Posts Tagged ‘Rutgers’

When Cell Phones in Water is a Good Thing

Wednesday, December 22nd, 2010

This is the final post in our series from the Zimmerli Museum on their Water exhibit (and our final guest blog for 2010).  The exhibit ends on January 2; we urge you to see it if you can, but if you can’t, be sure to read on and find out how an amazing audio tour of the exhibit featuring a wide range of contributions by Rutgers faculty is just a phone call away.

Zimmerli Water Exhibit

By Donna Gustafson
Andrew W. Mellon Liaison for Academic Programs and Curator
Zimmerli Art Museum, Rutgers

As I have written in an earlier blog, the Water exhibition on view at the Zimmerli Art Museum at Rutgers University until January 2, 2011, was an interdisciplinary project involving many individuals at the university. The exhibition is wide-ranging in scope and the 105 works in the exhibition include a variety of artists, cultures, historical time periods, and different media.

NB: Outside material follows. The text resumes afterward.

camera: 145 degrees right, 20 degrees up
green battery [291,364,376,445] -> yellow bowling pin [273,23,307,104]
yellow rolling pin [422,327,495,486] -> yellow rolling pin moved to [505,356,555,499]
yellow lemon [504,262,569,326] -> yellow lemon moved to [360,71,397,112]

Waiting by Geoffrey Hendricks at the Zimmerli Water Exhibit

There are paintings, prints, photographs, sculpture, site-specific installations, videos and even a process piece that is continually unfolding in time. Titled Waiting, it is by the artist Geoffrey Hendricks. It came to us as two watercolor paintings on paper; one shows a beautiful blue sky with white clouds, the other shows a nighttime sky with a moon and clouds. The artist’s instructions were to immerse these works of art into a glass dish filled with water and wait. Beside each dish is a small card on which the artist inscribed the I Ching signs for water over sky.

We monitor the state of the paintings and the dishes of water daily, refilling when necessary, changing the water if necessary. On January 2, 2011 when the exhibition closes, we will remove the water from the dishes and assess the conditions of the paintings. Many people find this to be a mysterious addition to the exhibition; however, I see it as a beautiful representation of water’s role in nature as a constant instigator of change and a reminder of passing time. It also presents a certain irony in that we at the museum are actively engaged in the destruction of a work of art rather than in protecting and conserving art.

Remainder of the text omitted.